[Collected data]
__________
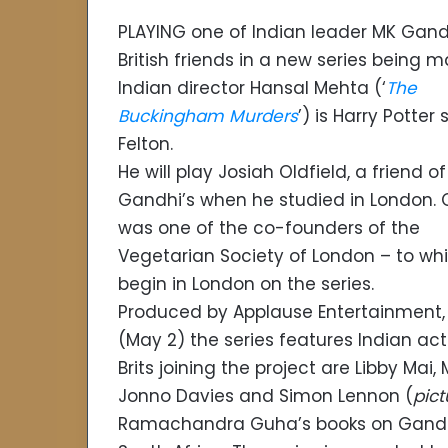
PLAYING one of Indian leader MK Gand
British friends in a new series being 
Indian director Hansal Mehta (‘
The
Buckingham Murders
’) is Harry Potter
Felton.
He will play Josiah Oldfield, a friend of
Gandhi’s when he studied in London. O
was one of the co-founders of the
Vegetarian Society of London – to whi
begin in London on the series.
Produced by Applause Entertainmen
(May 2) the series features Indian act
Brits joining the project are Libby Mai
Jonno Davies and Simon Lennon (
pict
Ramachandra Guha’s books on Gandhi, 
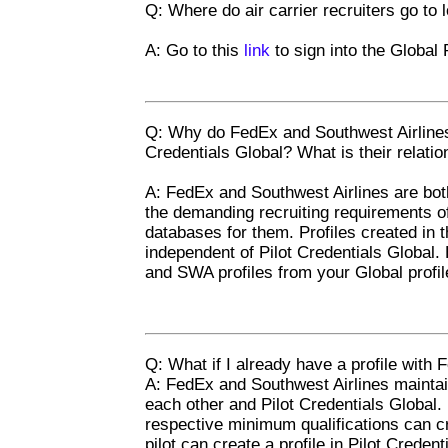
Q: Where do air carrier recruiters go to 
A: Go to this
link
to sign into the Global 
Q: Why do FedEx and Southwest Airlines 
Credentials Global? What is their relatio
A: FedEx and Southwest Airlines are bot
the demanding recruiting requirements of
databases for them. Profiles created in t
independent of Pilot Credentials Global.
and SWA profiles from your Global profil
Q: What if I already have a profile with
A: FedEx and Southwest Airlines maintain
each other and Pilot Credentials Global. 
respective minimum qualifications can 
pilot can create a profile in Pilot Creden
__________
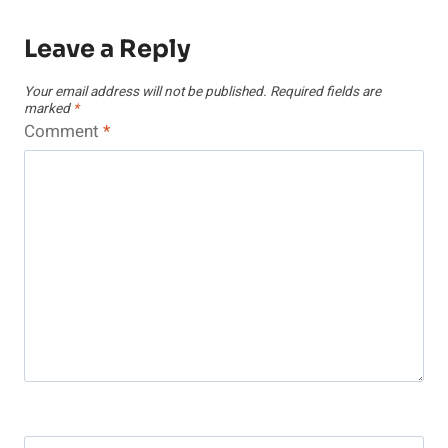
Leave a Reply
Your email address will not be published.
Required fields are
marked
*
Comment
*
__________
▶ [Aim of the exercise]
Every line above from the line with "PLAYING one of Indian leader MK Gand" to the line with "Vegetarian Society of London – to whi" is wanted, ends included; write them out exactly and add no other line.

▶ [Exercise solution]
PLAYING one of Indian leader MK Gand
British friends in a new series being 
Indian director Hansal Mehta (‘
The
Buckingham Murders
’) is Harry Potter
Felton.
He will play Josiah Oldfield, a friend of
Gandhi’s when he studied in London. O
was one of the co-founders of the
Vegetarian Society of London – to whi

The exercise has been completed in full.